▸ Reading passage
Page 1 of 1

Trouble matching specific table rows....

Posted: Thu Oct 04, 2007 12:56 pm
by Burrito
I'm trying to match rows from an HTML table that contain a value in the fourth cell. I want to strip out the rest of the rows from the table.

EX:

Code: Select all

<tr bgcolor='white'>

			<TD class="GridAttrField">070905499</TD>

			<TD class="GridAttrField">DC</TD>
			<TD class="GridAttrField">blah</TD>
			<TD class="GridAttrField">PLA</TD>
			<TD class="GridAttrField"></TD>
			<TD class="GridAttrField">blah</TD>
			<TD class="GridAttrField"></TD>

			<TD class="GridAttrField">blah</TD>
			<TD class="GridAttrField">UT</TD>
			<TD class="GridAttrField">blah</TD>
		</TR>
	
		<tr bgcolor='#dddddd'>
		
			<TD class="GridAttrField">070905499</TD>
			<TD class="GridAttrField">DC</TD>

			<TD class="GridAttrField">blah</TD>
			<TD class="GridAttrField">DEF</TD>
			<TD class="GridAttrField"></TD>
			<TD class="GridAttrField">blah</TD>
			<TD class="GridAttrField"></TD>
			<TD class="GridAttrField">blah</TD>
			<TD class="GridAttrField">UT</TD>

			<TD class="GridAttrField">84404</TD>
		</TR>
	
		<tr bgcolor='white'>

			<TD class="GridAttrField">070905499</TD>
			<TD class="GridAttrField">DC</TD>
			<TD class="GridAttrField">blah</TD>

			<TD class="GridAttrField">DEF</TD>
			<TD class="GridAttrField"></TD>
			<TD class="GridAttrField">blah</TD>
			<TD class="GridAttrField"></TD>
			<TD class="GridAttrField">blah</TD>
			<TD class="GridAttrField">UT</TD>
			<TD class="GridAttrField">84404</TD>

		</TR>
	
	<tr bgcolor='white'>

			<TD class="GridAttrField">070905500</TD>
			<TD class="GridAttrField">DC</TD>
			<TD class="GridAttrField"> blah</TD>
			<TD class="GridAttrField">PLA</TD>

			<TD class="GridAttrField"></TD>
			<TD class="GridAttrField">blah</TD>
			<TD class="GridAttrField"></TD>
			<TD class="GridAttrField">blah</TD>
			<TD class="GridAttrField">UT</TD>
			<TD class="GridAttrField">84401</TD>
		</TR>

	
		<tr bgcolor='#dddddd'>
		
			<TD class="GridAttrField">070905500</TD>
			<TD class="GridAttrField">DC</TD>
			<TD class="GridAttrField">blah</TD>
			<TD class="GridAttrField">DEF</TD>
			<TD class="GridAttrField"></TD>
			<TD class="GridAttrField">blah</TD>

			<TD class="GridAttrField"></TD>
			<TD class="GridAttrField">blah</TD>
			<TD class="GridAttrField">UT</TD>
			<TD class="GridAttrField">84403-7017</TD>
		</TR>
if you look at that, you'll see that the fourth column either contains DEF or PLA. I only want the rows that have DEF in the fourth column. I am planning to strip them out from the table and then rebuild the table. I tried this:

Code: Select all

preg_match_all("#(<tr.*?>DEF</td>.*?</tr>)#mis",$string,$matches);
	echo "<pre>";
	print_r($matches[1]);
	echo "</pre>";
but that grabs all the rows....

▸ Data extract
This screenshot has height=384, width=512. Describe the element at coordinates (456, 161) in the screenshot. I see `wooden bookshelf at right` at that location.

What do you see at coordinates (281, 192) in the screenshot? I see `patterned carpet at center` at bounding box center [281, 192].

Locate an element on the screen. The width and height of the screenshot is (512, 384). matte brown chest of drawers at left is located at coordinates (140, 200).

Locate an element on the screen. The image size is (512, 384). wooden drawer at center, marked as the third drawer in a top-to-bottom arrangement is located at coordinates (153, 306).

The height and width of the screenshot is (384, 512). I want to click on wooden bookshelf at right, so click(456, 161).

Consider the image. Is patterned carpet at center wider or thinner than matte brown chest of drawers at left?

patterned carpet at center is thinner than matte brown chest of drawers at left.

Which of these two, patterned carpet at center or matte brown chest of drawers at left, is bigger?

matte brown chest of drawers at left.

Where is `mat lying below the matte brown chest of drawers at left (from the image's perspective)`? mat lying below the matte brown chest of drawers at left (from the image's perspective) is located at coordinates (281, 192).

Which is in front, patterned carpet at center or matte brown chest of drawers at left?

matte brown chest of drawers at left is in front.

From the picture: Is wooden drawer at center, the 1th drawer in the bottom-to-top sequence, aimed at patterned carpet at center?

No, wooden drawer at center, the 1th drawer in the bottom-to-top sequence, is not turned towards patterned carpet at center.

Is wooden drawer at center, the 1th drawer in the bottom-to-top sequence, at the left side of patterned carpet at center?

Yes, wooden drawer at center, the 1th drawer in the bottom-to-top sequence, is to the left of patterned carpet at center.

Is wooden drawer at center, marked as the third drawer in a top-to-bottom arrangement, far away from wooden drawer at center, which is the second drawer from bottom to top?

▸ Problem 1
Collect every line of the records that contains the word "arrangement".
▸ Problem 2
Proceed with the forum post about matching HTML table rows, picking up right after its final sentence.

▸ Response area 1
Locate an element on the screen. The image size is (512, 384). wooden drawer at center, marked as the third drawer in a top-to-bottom arrangement is located at coordinates (153, 306).
Is wooden drawer at center, marked as the third drawer in a top-to-bottom arrangement, far away from wooden drawer at center, which is the second drawer from bottom to top?

▸ Response area 2
any better ideas?

tia,

Burr

Posted: Thu Oct 04, 2007 2:15 pm
by Kieran Huggins
this is UGLY, but it works:

Code: Select all

$rows = preg_split('#</?tr.*?>#mis',$src);

foreach($rows as $row){
	if(preg_match('#(<td.*?>.*?</td>.*?<td.*?>.*?</td>.*?<td.*?>.*?</td>.*?<td.*?>DEF</td>.*)#mis',$row)){
		$matches[] = $row;
	}
}

//print_r($matches);

Posted: Thu Oct 04, 2007 2:58 pm
by GeertDD
This one is a bit nicer maybe. I don't like to use multiple instances of .*? though.

Code: Select all

~<tr\s.*?>(?:DEF|PLA)<.*?</tr>~is
However, note that the regex above will also return rows that contain DEF or PLA in another cell, not necessarily the fourth one. So it depends on your context whether it would be useful or not.

Posted: Fri Oct 05, 2007 3:26 am
by stereofrog
What are you going to do with found rows? In general, you don't need regexp for this

Code: Select all

$doc = new DOMDocument();
$doc->loadHTML($html);
$xp = new DOMXpath($doc);
$rows = $xp->query("//tr[td='DEF']");
foreach($rows as $row)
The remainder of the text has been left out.